Instructions for the task> In the error recovery text below, reproduce everything from "Permission Issues: Unauthorized" down to "after quota reset)", substituting "authentication tokens" for "credentials".

Study text>
※
Error Recovery

TimeTiles includes an automatic error recovery system that intelligently retries failed import jobs based on error classification and recovery strategies.

Overview

The ErrorRecoveryService automatically handles import failures through:

Error Classification: Analyzes error patterns to determine retry eligibility
Exponential Backoff: Prevents overwhelming external services with intelligent retry delays
Quota Integration: Respects user quota limits when scheduling retries
Stage Recovery: Restarts from the optimal recovery point in the pipeline
Manual Fallback: Provides APIs for manual intervention when automatic recovery fails

Error Classification

Import failures are classified into three categories to determine the appropriate recovery strategy.

Recoverable Errors (Automatic Retry)

Transient errors that typically resolve with retry:

Network Errors: Connection failures, timeouts, DNS issues (ECONNREFUSED, ETIMEDOUT)
Database Issues: Connection timeouts, deadlocks, temporary unavailability
Rate Limits: API rate limiting, 429 responses, quota exceeded
Resource Constraints: Temporary memory issues, disk space (may resolve)

Recovery Strategy: Automatic retry with exponential backoff

Permanent Errors (No Retry)

Errors that won’t resolve without intervention:

File Errors: File not found, invalid format (ENOENT)
Permission Issues: Unauthorized access, invalid credentials (401, 403)
Invalid Data: Malformed file structure, unsupported format
Configuration Errors: Missing required settings, invalid API keys

Recovery Strategy: Manual intervention required, no automatic retry

User Action Required (May Retry After Fix)

Errors requiring user decisions but potentially recoverable:

Quota Limits: User exceeded daily import quota (retries after quota reset)
Schema Changes: Breaking changes requiring approval (retries after approval)
Validation Failures: Data validation errors requiring cleanup

Recovery Strategy: Automatic retry after condition changes (quota reset, approval granted)

Retry Mechanism

Exponential Backoff

Retry delays increase exponentially to prevent overwhelming services:


Retry 1: 30 seconds
Retry 2: 60 seconds (30s × 2)
Retry 3: 120 seconds (60s × 2)
Max delay: 300 seconds (5 minutes)
※
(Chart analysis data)
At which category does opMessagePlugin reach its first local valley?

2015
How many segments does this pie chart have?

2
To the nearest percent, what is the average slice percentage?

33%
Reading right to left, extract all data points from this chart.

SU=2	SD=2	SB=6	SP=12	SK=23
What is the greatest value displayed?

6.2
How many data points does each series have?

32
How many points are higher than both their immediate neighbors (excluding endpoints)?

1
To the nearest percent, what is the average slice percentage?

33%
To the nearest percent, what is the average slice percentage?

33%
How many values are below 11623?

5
※
Response>
Permission Issues: Unauthorized access, invalid authentication tokens (401, 403)
Invalid Data: Malformed file structure, unsupported format
Configuration Errors: Missing required settings, invalid API keys

Recovery Strategy: Manual intervention required, no automatic retry

User Action Required (May Retry After Fix)

Errors requiring user decisions but potentially recoverable:

Quota Limits: User exceeded daily import quota (retries after quota reset)